Station workers taught the software to recognise incidents by pretending to fall over and by standing on the tracks during non-operational hours so the cameras could recognise what they were doing as dangerous situations.
A trained BTP officer was also recruited walked around the closed station brandishing a machete and a handgun – so the algorithms could recognise when someone was doing so for real and warn the authorities.
In the end, no incidents of weapons were detected or reported at Willesden Green station during the year-long trial.
Some details of the training data were kept under wraps in the released versions of the reports and presentations on the ‘smart stations’ project.
But TfL says the system picked up on ‘several incidents’ of people taking a tumble in the station, and hundreds of extra announcements reminding people to stand behind the yellow line on the platform, potentially averting harmful incidents.
TfL itself has acknowledged that the system is not perfect – blaming poor image quality from its CCTV devices, some of which are 20 years old, and even issues like sunlight causing glare and throwing off the software’s algorithms.

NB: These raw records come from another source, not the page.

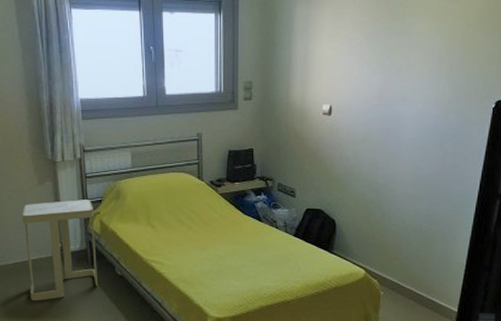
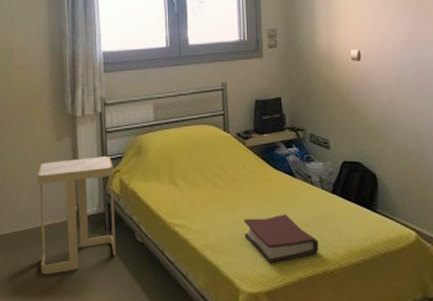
hardback book: none [214,253,279,295] -> present [244,214,319,264]

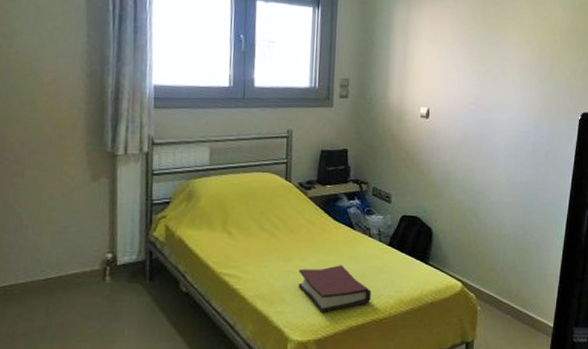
side table: present [37,156,117,275] -> none [64,200,159,328]

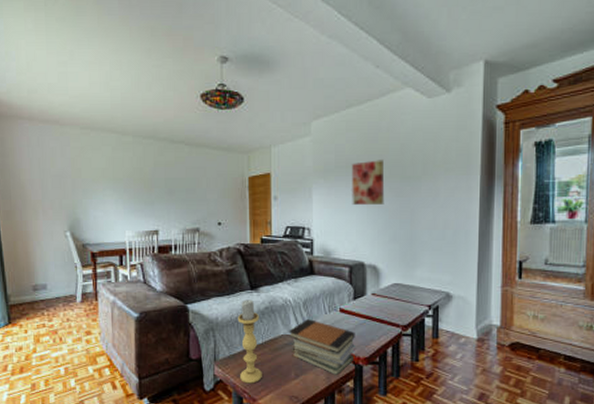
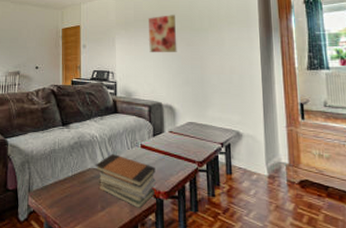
candle holder: present [237,299,262,384] -> none [50,135,71,215]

But the system is not the first time that London’s transport body has been accused of infringing on civil liberties. In 2019, it emerged that WiFi data was being collected from mobile phones to track passenger journeys across the TfL network.
TfL said the anonymised data was being used to figure out which routes were the most popular throughout the day, in order to create a clear picture of where and when people were travelling – helping with future timetable planning.
But concerns were raised at the time about whether the tracking could be used to identify individuals – and TfL confirmed at the time it may share analysis of the data, but not the data itself, with police or third parties.
A Transport for London spokesperson told the ‘smart stations’ trial had initially been rolled out to flag make staff aware of safety incidents before the potential for spotting fare dodgers became apparent.
The spokesperson continued: ‘The pilot used image detection AI to monitor the movement of customers through station gatelines in order to identify instances where (they) may have evaded paying a fare, or the correct fare, for their journey.
‘This was tracked for analytical purposes and did not result in real-time alerts to station staff. This was not used as a facial recognition tool.
‘We will continue to do all we can to ensure everyone pays the correct fare and that we can continue to invest in public transport.
‘We are currently considering the design and scope of a second phase of the trial.
‘No other decisions have been taken about expanding the use of this technology, either to further stations or adding capability.
‘Any wider roll out of the technology beyond a pilot would be dependent on a full consultation with local communities and other relevant stakeholders, including experts in the field.’